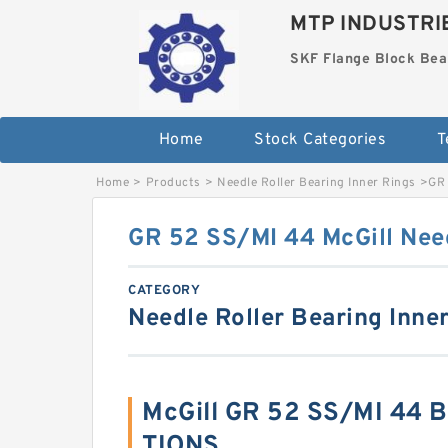
MTP INDUSTRI
SKF Flange Block Bea
Home
Stock Categories
T
Home
>
Products
>
Needle Roller Bearing Inner Rings
>
GR 
GR 52 SS/MI 44 McGill Need
CATEGORY
Needle Roller Bearing Inne
McGill GR 52 SS/MI 44 
TIONS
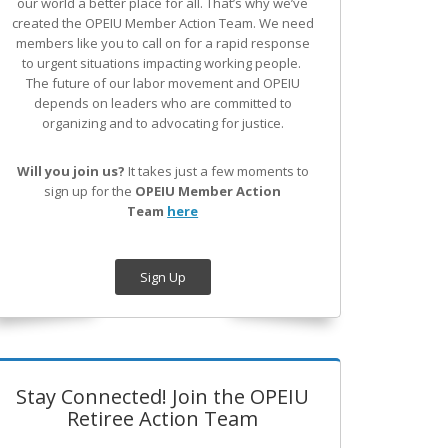
our world a better place for all. That’s why we’ve
created the OPEIU Member Action Team.
We need
members like you to call on for a rapid response
to urgent situations impacting working people.
The future of our labor movement
and OPEIU
depends on leaders who are committed to
organizing and to advocating for justice.
Will you join us?
It takes just a few moments to
sign up for the
OPEIU Member Action
Team
here
Sign Up
Stay Connected! Join the OPEIU
Retiree Action Team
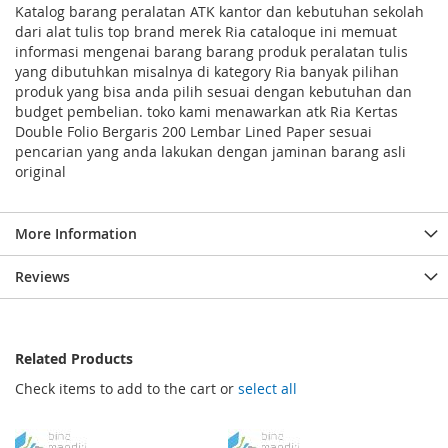
Katalog barang peralatan ATK kantor dan kebutuhan sekolah
dari alat tulis top brand merek Ria cataloque ini memuat
informasi mengenai barang barang produk peralatan tulis
yang dibutuhkan misalnya di kategory Ria banyak pilihan
produk yang bisa anda pilih sesuai dengan kebutuhan dan
budget pembelian. toko kami menawarkan atk Ria Kertas
Double Folio Bergaris 200 Lembar Lined Paper sesuai
pencarian yang anda lakukan dengan jaminan barang asli
original
More Information
Reviews
Related Products
Check items to add to the cart or
select all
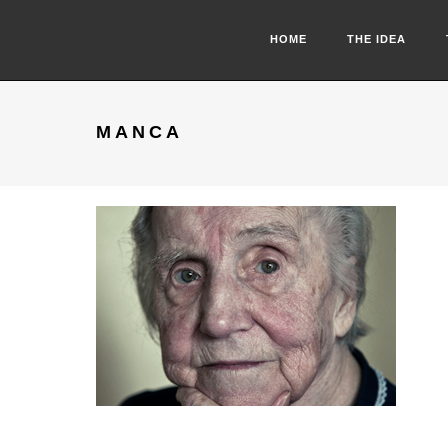
HOME
THE IDEA
MANCA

▶ [THE TASK] Return each line in the entries above that contains the string "anda". Case counts.

▶ [RESPONSE TO THE EXERCISE]
produk yang bisa anda pilih sesuai dengan kebutuhan dan
pencarian yang anda lakukan dengan jaminan barang asli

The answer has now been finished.